Inherits from LMMBaseModel and sets up the UL2 language model for use.

Parameters:

modelstr

The name of the UL2 model.

max_new_tokensint

The maximum number of new tokens to be generated.

temperaturefloat

The temperature for text generation (default is 0).

device: str

The device to use for inference (default is ‘auto’).

dtype: str

The dtype to use for inference (default is ‘auto’).

class promptbench.models.models.VLMBaseModel(model_name, max_new_tokens, temperature, device='auto')

Bases: ABC

Abstract base class for vision language model interfaces.
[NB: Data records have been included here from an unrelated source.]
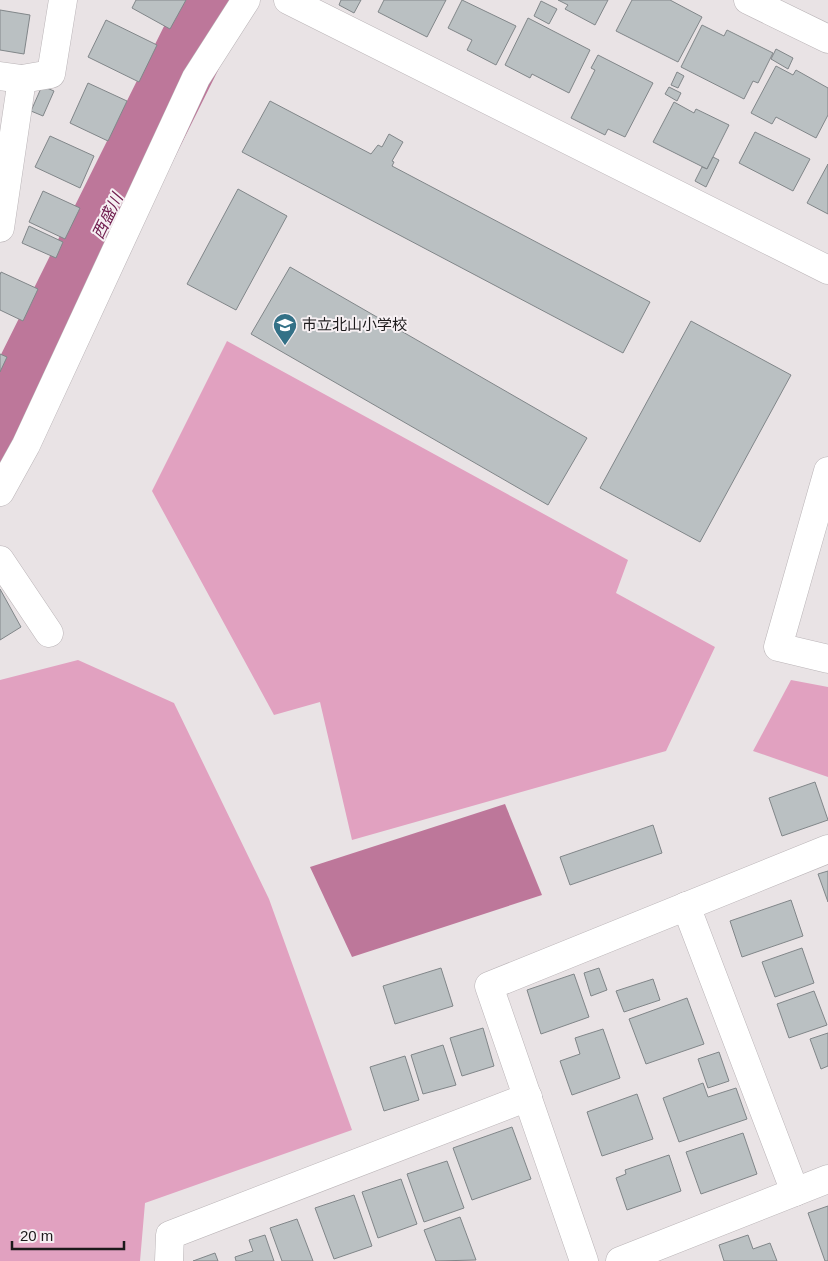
<svg xmlns="http://www.w3.org/2000/svg" width="828" height="1261" viewBox="0 0 828 1261" font-family="Arial,'Noto Sans JP',sans-serif">
  <style>
    .green { fill: #e1a1c0 }
    .water { fill: #bd779a }
    .lines { fill: none; stroke-linecap: round; stroke-linejoin: round }
    .river { stroke: #bd779a; stroke-width: 68 }
    .building { fill: #bac0c2; stroke: #818689 }
    .street-casing { stroke: #bab4b7; stroke-width: 29 }
    .street { stroke: #fff; stroke-width: 28 }
    .labels { text-anchor: middle; stroke-width: 4; stroke-linejoin: round; paint-order: stroke }
    .poi-label { font-size: 15px; fill: #1c1a1b; stroke: #f6f0f3; text-anchor: start }
    .water-label { font-size: 16px; font-style: italic; fill: #6e1a4c; stroke: #f6f0f3 }
  </style>
  <rect width="100%" height="100%" fill="#e9e3e5"/>
  <!-- green -->
  <g class="green">
    <path d="M227,341L628,560L616,593L715,647L666,751L352,840L320,702L274,715L152,491Z"/>
    <path d="M78,660L174,703L269,899L352,1130L145,1203L140,1261H0V680Z"/>
    <path d="M791,680L828,687V777L753,751Z"/>
  </g>
  <!-- water -->
  <path class="water" d="M505,804L542,895L352,957L310,867Z"/>
  <g class="lines">
    <!-- river -->
    <path class="river" d="M0,433L215,0"/>
  </g>
  <!-- building -->
  <g class="building">
    <path d="M136,0H186L170,29L132,8Z"/>
    <path d="M341,0H361L354,13L339,5Z"/>
    <path d="M384,0H446L427,37L378,12Z"/>
    <path d="M462,0L516,26L496,65L467,50L472,40L448,28Z"/>
    <path d="M558,0H608L595,25L565,9L568,5Z"/>
    <path d="M632,0H670L702,17L678,62L616,31Z"/>
    <path d="M541,1L557,9L549,24L534,16Z"/>
    <path d="M0,10L30,15L24,54L0,50Z"/>
    <path d="M528,18L590,50L569,93L532,74L530,78L505,65Z"/>
    <path d="M106,20L157,45L139,82L88,57Z"/>
    <path d="M702,25L724,36L727,30L773,53L758,83L753,81L744,99L681,67Z"/>
    <path d="M776,49L793,58L788,69L771,59Z"/>
    <path d="M598,55L653,83L625,137L608,129L605,135L571,118L595,70L591,68Z"/>
    <path d="M776,66L793,75L796,70L828,88V115L816,138L776,117L772,124L751,113Z"/>
    <path d="M677,72L684,76L678,88L671,85Z"/>
    <path d="M88,83L127,101L108,141L70,123Z"/>
    <path d="M42,86L54,91L43,116L31,111Z"/>
    <path d="M669,87L681,93L677,101L665,94Z"/>
    <path d="M270,101L371,154L378,145L382,147L389,134L403,142L392,161L394,162L392,166L650,302L623,353L242,152Z"/>
    <path d="M674,102L694,113L696,109L729,125L707,169L653,142Z"/>
    <path d="M755,132L810,159L793,191L739,163Z"/>
    <path d="M50,136L94,156L80,188L35,167Z"/>
    <path d="M713,157L719,160L706,187L695,181L702,167L707,169Z"/>
    <path d="M828,164V214L807,203Z"/>
    <path d="M238,189L287,216L236,310L187,284Z"/>
    <path d="M43,191L80,208L65,239L29,222Z"/>
    <path d="M29,226L63,242L56,258L22,243Z"/>
    <path d="M290,267L587,438L548,505L251,334Z"/>
    <path d="M1,272L38,289L23,321L0,310V275Z"/>
    <path d="M691,321L791,375L700,542L600,488Z"/>
    <path d="M0,354L7,357L0,372Z"/>
    <path d="M0,589L21,627L0,640Z"/>
    <path d="M815,782L828,820L782,836L769,798Z"/>
    <path d="M653,825L662,853L570,885L560,857Z"/>
    <path d="M828,871V902L818,874Z"/>
    <path d="M791,900L803,936L742,957L730,921Z"/>
    <path d="M802,948L814,983L775,997L762,962Z"/>
    <path d="M441,968L453,1006L395,1024L383,986Z"/>
    <path d="M599,968L607,990L591,996L584,973Z"/>
    <path d="M574,974L589,1017L541,1034L527,990Z"/>
    <path d="M653,979L660,1000L624,1012L616,991Z"/>
    <path d="M814,991L827,1025L789,1038L777,1004Z"/>
    <path d="M687,998L704,1044L646,1064L629,1019Z"/>
    <path d="M483,1028L494,1066L462,1076L450,1038Z"/>
    <path d="M603,1029L620,1078L572,1095L560,1061L580,1054L575,1038Z"/>
    <path d="M828,1033V1066L821,1069L810,1039Z"/>
    <path d="M443,1045L456,1085L423,1094L411,1055Z"/>
    <path d="M719,1052L729,1081L708,1088L698,1059Z"/>
    <path d="M405,1056L419,1100L384,1111L370,1067Z"/>
    <path d="M703,1083L708,1097L736,1088L747,1119L679,1142L663,1098Z"/>
    <path d="M637,1094L653,1139L602,1156L587,1112Z"/>
    <path d="M512,1127L531,1179L472,1200L453,1148Z"/>
    <path d="M743,1133L757,1174L701,1194L686,1152Z"/>
    <path d="M669,1155L681,1191L627,1210L616,1178L626,1174L625,1170Z"/>
    <path d="M447,1161L464,1208L424,1222L407,1174Z"/>
    <path d="M401,1179L417,1224L378,1238L362,1192Z"/>
    <path d="M354,1195L372,1246L334,1259L315,1208Z"/>
    <path d="M828,1206V1261H825L808,1213Z"/>
    <path d="M460,1217L476,1260L436,1261L424,1230Z"/>
    <path d="M297,1219L313,1261H282L270,1228Z"/>
    <path d="M265,1235L274,1261H236L235,1257L253,1251L249,1240Z"/>
    <path d="M748,1235L753,1249L770,1243L777,1261H724L719,1245Z"/>
    <path d="M215,1253L218,1261H193Z"/>
  </g>
  <g class="lines">
    <!-- street casing -->
    <g class="street-casing">
      <g id="street">
        <path d="M288,0L828,270"/>
        <path d="M748,0L828,39"/>
        <path d="M0,76L22,79L51,74L63,0"/>
        <path d="M0,228L22,79"/>
        <path d="M828,471L778,647L828,659"/>
        <path d="M0,492L26,445L196,78L246,0"/>
        <path d="M0,560L49,633"/>
        <path d="M686,906L795,1192"/>
        <path d="M169,1261L170,1235L528,1097"/>
        <path d="M584,1261L489,986L828,849"/>
        <path d="M620,1261L828,1179"/>
      </g>
    </g>
    <!-- street -->
    <use href="#street" class="street"/>
  </g>
  <!-- icons -->
  <defs>
    <g id="school-pin" transform="scale(1.25)"><path d="M0 17L-7.5 6A9.5 9.5 0 1 1 7.5 6Z" fill="#337187" stroke="#f6f0f3"/><path d="M0-5L7-2L0 1L-7-2ZM-4 1L0 2.5L4 1V4Q0 6-4 4Z" fill="#fff"/></g>
  </defs>
  <g fill-rule="evenodd">
    <use href="#school-pin" x="285" y="325"/>
  </g>
  <g class="labels">
    <!-- poi labels -->
    <g class="poi-label">
      <text x="302" y="330">市立北山小学校</text>
    </g>
    <!-- water labels -->
    <g class="water-label">
      <text transform="translate(107 216) rotate(-64)" y="6">西盛川</text>
    </g>
  </g>
  <!-- scale -->
  <path d="M12 1241v8h112v-8" fill="none" stroke="#1c1a1b" stroke-width="2.5"/>
  <text x="20" y="1241" font-size="15" fill="#1c1a1b" stroke="#f6f0f3" stroke-width="4" paint-order="stroke">20 m</text>
</svg>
This class provides a common interface for various vision language models and includes methods for prediction.

Parameters:

modelstr

The name of the vision language model.

max_new_tokensint

The maximum number of new tokens to be generated.

temperaturefloat

The temperature for text generation (default is 0).

device: str

The device to use for inference (default is ‘auto’).

Methods:

predict(input_images, input_text, **kwargs)

Generates a prediction based on the input images and text.

__call__(input_image, input_text, **kwargs)

Shortcut for predict method.

predict(input_images, input_text, **kwargs)
class promptbench.models.models.VicunaModel(model_name, max_new_tokens, temperature, device, dtype, model_dir)

Bases: LMMBaseModel

Language model class for the Vicuna model.

Inherits from LMMBaseModel and sets up the Vicuna language model for use.

Parameters:

modelstr

The name of the Vicuna model.

max_new_tokensint

The maximum number of new tokens to be generated.

temperaturefloat, optional

The temperature for text generation (default is 0).

device: str

The device to use for inference (default is ‘auto’).

dtype: str

The dtype to use for inference (default is ‘auto’).

model_dirstr, optional

The directory containing the model files (default is None).

predict(input_text, **kwargs)
class promptbench.models.models.YiModel(model_name, max_new_tokens, temperature, device, dtype)

Bases: LMMBaseModel

Language model class for the Yi model.

Inherits from LMMBaseModel and sets up the Yi language model for use.

Parameters:

modelstr

The name of the Yi model.

max_new_tokensint

The maximum number of new tokens to be generated.

temperaturefloat

The temperature for text generation (default is 0).

device: str

The device to use for inference (default is ‘auto’).